-- Data records follows --

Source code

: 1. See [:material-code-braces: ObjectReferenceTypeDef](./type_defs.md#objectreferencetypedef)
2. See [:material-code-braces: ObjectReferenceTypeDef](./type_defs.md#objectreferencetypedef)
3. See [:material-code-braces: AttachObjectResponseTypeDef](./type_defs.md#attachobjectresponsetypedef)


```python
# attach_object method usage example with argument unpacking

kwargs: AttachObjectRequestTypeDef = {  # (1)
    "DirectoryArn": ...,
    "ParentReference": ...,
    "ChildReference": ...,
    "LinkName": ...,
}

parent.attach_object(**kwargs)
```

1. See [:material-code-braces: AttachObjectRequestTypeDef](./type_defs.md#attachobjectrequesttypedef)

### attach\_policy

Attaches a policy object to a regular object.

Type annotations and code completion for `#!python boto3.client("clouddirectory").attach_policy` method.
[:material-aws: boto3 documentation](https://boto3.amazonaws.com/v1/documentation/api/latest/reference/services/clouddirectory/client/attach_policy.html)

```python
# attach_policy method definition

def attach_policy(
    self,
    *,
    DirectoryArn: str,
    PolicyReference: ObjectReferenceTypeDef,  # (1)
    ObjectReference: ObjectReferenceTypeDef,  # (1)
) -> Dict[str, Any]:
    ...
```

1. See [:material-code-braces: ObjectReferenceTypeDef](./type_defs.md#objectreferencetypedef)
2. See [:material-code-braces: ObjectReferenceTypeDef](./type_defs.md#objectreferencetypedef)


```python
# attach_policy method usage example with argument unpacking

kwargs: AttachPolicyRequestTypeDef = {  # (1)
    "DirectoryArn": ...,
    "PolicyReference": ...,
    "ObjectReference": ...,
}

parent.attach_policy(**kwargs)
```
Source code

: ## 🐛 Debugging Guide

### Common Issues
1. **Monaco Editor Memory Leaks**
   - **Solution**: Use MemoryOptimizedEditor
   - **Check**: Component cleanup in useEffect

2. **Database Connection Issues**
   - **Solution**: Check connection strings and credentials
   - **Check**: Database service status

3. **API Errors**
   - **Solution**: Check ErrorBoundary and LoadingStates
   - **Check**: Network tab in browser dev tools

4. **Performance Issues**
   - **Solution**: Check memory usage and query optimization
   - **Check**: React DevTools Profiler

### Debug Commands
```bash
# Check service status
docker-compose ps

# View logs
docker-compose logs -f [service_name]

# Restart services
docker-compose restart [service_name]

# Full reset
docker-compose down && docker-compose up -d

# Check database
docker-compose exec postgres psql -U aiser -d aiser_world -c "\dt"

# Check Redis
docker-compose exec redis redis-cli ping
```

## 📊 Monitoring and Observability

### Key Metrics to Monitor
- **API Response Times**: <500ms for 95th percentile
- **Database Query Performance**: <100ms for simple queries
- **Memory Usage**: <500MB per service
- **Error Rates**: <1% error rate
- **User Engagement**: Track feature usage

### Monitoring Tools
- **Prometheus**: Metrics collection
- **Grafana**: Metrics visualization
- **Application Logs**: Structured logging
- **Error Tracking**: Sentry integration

-- Data records concluded --

## What you should do
Transcribe exactly the line containing "- **Check**: Database service status" along with all later lines of the material, through its last line. Add nothing.

## Exercise result
   - **Check**: Database service status

3. **API Errors**
   - **Solution**: Check ErrorBoundary and LoadingStates
   - **Check**: Network tab in browser dev tools

4. **Performance Issues**
   - **Solution**: Check memory usage and query optimization
   - **Check**: React DevTools Profiler

### Debug Commands
```bash
# Check service status
docker-compose ps

# View logs
docker-compose logs -f [service_name]

# Restart services
docker-compose restart [service_name]

# Full reset
docker-compose down && docker-compose up -d

# Check database
docker-compose exec postgres psql -U aiser -d aiser_world -c "\dt"

# Check Redis
docker-compose exec redis redis-cli ping
```

## 📊 Monitoring and Observability

### Key Metrics to Monitor
- **API Response Times**: <500ms for 95th percentile
- **Database Query Performance**: <100ms for simple queries
- **Memory Usage**: <500MB per service
- **Error Rates**: <1% error rate
- **User Engagement**: Track feature usage

### Monitoring Tools
- **Prometheus**: Metrics collection
- **Grafana**: Metrics visualization
- **Application Logs**: Structured logging
- **Error Tracking**: Sentry integration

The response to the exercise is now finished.